Collected data:
——
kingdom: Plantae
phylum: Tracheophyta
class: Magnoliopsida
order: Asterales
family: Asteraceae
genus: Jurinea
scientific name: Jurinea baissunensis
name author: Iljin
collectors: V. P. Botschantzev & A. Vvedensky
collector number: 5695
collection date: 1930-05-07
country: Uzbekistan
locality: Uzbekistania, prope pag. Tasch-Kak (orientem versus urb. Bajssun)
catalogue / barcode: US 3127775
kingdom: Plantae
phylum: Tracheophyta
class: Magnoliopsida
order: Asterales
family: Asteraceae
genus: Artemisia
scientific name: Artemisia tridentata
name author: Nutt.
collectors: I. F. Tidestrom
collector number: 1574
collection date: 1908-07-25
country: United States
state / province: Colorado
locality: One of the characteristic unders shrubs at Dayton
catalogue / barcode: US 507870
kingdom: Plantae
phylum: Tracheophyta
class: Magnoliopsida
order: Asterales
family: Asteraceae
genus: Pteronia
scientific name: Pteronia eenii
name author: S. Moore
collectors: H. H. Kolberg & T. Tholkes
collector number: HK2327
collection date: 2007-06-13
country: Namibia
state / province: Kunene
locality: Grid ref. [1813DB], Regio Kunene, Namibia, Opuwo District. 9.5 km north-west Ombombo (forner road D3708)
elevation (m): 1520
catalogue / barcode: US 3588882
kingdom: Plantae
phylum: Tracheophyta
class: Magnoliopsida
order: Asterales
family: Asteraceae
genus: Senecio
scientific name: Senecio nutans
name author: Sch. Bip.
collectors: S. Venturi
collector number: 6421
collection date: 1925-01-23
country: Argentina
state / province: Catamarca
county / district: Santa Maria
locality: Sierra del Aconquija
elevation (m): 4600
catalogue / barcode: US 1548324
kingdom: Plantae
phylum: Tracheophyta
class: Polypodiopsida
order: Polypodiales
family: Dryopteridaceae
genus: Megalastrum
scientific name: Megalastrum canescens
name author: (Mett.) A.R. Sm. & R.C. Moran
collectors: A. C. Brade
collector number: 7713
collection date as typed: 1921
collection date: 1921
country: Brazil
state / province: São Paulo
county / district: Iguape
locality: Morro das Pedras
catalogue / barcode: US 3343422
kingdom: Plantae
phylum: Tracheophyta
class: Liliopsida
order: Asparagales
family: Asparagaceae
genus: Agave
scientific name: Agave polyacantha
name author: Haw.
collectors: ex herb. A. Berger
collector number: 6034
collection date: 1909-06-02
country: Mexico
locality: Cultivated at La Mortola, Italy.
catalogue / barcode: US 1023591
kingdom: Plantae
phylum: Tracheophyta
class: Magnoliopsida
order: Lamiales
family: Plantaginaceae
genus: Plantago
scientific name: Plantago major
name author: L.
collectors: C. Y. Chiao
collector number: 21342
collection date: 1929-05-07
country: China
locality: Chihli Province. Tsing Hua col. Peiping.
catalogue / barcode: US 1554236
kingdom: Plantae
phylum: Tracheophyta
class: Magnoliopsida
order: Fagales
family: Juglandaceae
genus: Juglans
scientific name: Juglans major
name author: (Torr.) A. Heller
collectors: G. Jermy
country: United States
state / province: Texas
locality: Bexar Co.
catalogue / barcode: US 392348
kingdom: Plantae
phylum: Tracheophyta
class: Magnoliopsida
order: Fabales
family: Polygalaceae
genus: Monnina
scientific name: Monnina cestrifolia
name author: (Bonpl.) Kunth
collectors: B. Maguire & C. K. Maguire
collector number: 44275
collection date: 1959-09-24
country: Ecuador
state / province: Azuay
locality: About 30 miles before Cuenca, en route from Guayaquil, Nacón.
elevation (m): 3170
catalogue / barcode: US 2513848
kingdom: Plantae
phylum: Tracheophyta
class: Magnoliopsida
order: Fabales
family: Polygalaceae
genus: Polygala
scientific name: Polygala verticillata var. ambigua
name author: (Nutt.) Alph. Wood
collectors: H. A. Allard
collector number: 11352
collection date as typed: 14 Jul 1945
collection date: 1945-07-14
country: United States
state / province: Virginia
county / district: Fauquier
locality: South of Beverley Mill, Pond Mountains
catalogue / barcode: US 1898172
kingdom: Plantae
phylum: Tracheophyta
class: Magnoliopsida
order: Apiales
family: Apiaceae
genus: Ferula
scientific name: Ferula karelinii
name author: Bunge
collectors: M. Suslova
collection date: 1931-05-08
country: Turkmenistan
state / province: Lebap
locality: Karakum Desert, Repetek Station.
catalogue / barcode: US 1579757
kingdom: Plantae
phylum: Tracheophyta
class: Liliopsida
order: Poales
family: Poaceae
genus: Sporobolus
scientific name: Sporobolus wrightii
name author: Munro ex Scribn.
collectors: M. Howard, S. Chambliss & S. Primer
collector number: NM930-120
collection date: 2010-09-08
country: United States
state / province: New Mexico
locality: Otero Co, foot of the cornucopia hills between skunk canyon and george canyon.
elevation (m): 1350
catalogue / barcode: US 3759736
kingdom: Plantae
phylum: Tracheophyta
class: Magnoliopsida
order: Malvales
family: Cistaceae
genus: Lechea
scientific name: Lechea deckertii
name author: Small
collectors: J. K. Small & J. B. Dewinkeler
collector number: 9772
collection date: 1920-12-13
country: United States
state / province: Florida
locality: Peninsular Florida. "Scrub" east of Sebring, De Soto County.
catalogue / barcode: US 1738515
——
Required task
Reproduce all of the data above word for word, keeping every line unchanged and in its original order.

Task output
kingdom: Plantae
phylum: Tracheophyta
class: Magnoliopsida
order: Asterales
family: Asteraceae
genus: Jurinea
scientific name: Jurinea baissunensis
name author: Iljin
collectors: V. P. Botschantzev & A. Vvedensky
collector number: 5695
collection date: 1930-05-07
country: Uzbekistan
locality: Uzbekistania, prope pag. Tasch-Kak (orientem versus urb. Bajssun)
catalogue / barcode: US 3127775
kingdom: Plantae
phylum: Tracheophyta
class: Magnoliopsida
order: Asterales
family: Asteraceae
genus: Artemisia
scientific name: Artemisia tridentata
name author: Nutt.
collectors: I. F. Tidestrom
collector number: 1574
collection date: 1908-07-25
country: United States
state / province: Colorado
locality: One of the characteristic unders shrubs at Dayton
catalogue / barcode: US 507870
kingdom: Plantae
phylum: Tracheophyta
class: Magnoliopsida
order: Asterales
family: Asteraceae
genus: Pteronia
scientific name: Pteronia eenii
name author: S. Moore
collectors: H. H. Kolberg & T. Tholkes
collector number: HK2327
collection date: 2007-06-13
country: Namibia
state / province: Kunene
locality: Grid ref. [1813DB], Regio Kunene, Namibia, Opuwo District. 9.5 km north-west Ombombo (forner road D3708)
elevation (m): 1520
catalogue / barcode: US 3588882
kingdom: Plantae
phylum: Tracheophyta
class: Magnoliopsida
order: Asterales
family: Asteraceae
genus: Senecio
scientific name: Senecio nutans
name author: Sch. Bip.
collectors: S. Venturi
collector number: 6421
collection date: 1925-01-23
country: Argentina
state / province: Catamarca
county / district: Santa Maria
locality: Sierra del Aconquija
elevation (m): 4600
catalogue / barcode: US 1548324
kingdom: Plantae
phylum: Tracheophyta
class: Polypodiopsida
order: Polypodiales
family: Dryopteridaceae
genus: Megalastrum
scientific name: Megalastrum canescens
name author: (Mett.) A.R. Sm. & R.C. Moran
collectors: A. C. Brade
collector number: 7713
collection date as typed: 1921
collection date: 1921
country: Brazil
state / province: São Paulo
county / district: Iguape
locality: Morro das Pedras
catalogue / barcode: US 3343422
kingdom: Plantae
phylum: Tracheophyta
class: Liliopsida
order: Asparagales
family: Asparagaceae
genus: Agave
scientific name: Agave polyacantha
name author: Haw.
collectors: ex herb. A. Berger
collector number: 6034
collection date: 1909-06-02
country: Mexico
locality: Cultivated at La Mortola, Italy.
catalogue / barcode: US 1023591
kingdom: Plantae
phylum: Tracheophyta
class: Magnoliopsida
order: Lamiales
family: Plantaginaceae
genus: Plantago
scientific name: Plantago major
name author: L.
collectors: C. Y. Chiao
collector number: 21342
collection date: 1929-05-07
country: China
locality: Chihli Province. Tsing Hua col. Peiping.
catalogue / barcode: US 1554236
kingdom: Plantae
phylum: Tracheophyta
class: Magnoliopsida
order: Fagales
family: Juglandaceae
genus: Juglans
scientific name: Juglans major
name author: (Torr.) A. Heller
collectors: G. Jermy
country: United States
state / province: Texas
locality: Bexar Co.
catalogue / barcode: US 392348
kingdom: Plantae
phylum: Tracheophyta
class: Magnoliopsida
order: Fabales
family: Polygalaceae
genus: Monnina
scientific name: Monnina cestrifolia
name author: (Bonpl.) Kunth
collectors: B. Maguire & C. K. Maguire
collector number: 44275
collection date: 1959-09-24
country: Ecuador
state / province: Azuay
locality: About 30 miles before Cuenca, en route from Guayaquil, Nacón.
elevation (m): 3170
catalogue / barcode: US 2513848
kingdom: Plantae
phylum: Tracheophyta
class: Magnoliopsida
order: Fabales
family: Polygalaceae
genus: Polygala
scientific name: Polygala verticillata var. ambigua
name author: (Nutt.) Alph. Wood
collectors: H. A. Allard
collector number: 11352
collection date as typed: 14 Jul 1945
collection date: 1945-07-14
country: United States
state / province: Virginia
county / district: Fauquier
locality: South of Beverley Mill, Pond Mountains
catalogue / barcode: US 1898172
kingdom: Plantae
phylum: Tracheophyta
class: Magnoliopsida
order: Apiales
family: Apiaceae
genus: Ferula
scientific name: Ferula karelinii
name author: Bunge
collectors: M. Suslova
collection date: 1931-05-08
country: Turkmenistan
state / province: Lebap
locality: Karakum Desert, Repetek Station.
catalogue / barcode: US 1579757
kingdom: Plantae
phylum: Tracheophyta
class: Liliopsida
order: Poales
family: Poaceae
genus: Sporobolus
scientific name: Sporobolus wrightii
name author: Munro ex Scribn.
collectors: M. Howard, S. Chambliss & S. Primer
collector number: NM930-120
collection date: 2010-09-08
country: United States
state / province: New Mexico
locality: Otero Co, foot of the cornucopia hills between skunk canyon and george canyon.
elevation (m): 1350
catalogue / barcode: US 3759736
kingdom: Plantae
phylum: Tracheophyta
class: Magnoliopsida
order: Malvales
family: Cistaceae
genus: Lechea
scientific name: Lechea deckertii
name author: Small
collectors: J. K. Small & J. B. Dewinkeler
collector number: 9772
collection date: 1920-12-13
country: United States
state / province: Florida
locality: Peninsular Florida. "Scrub" east of Sebring, De Soto County.
catalogue / barcode: US 1738515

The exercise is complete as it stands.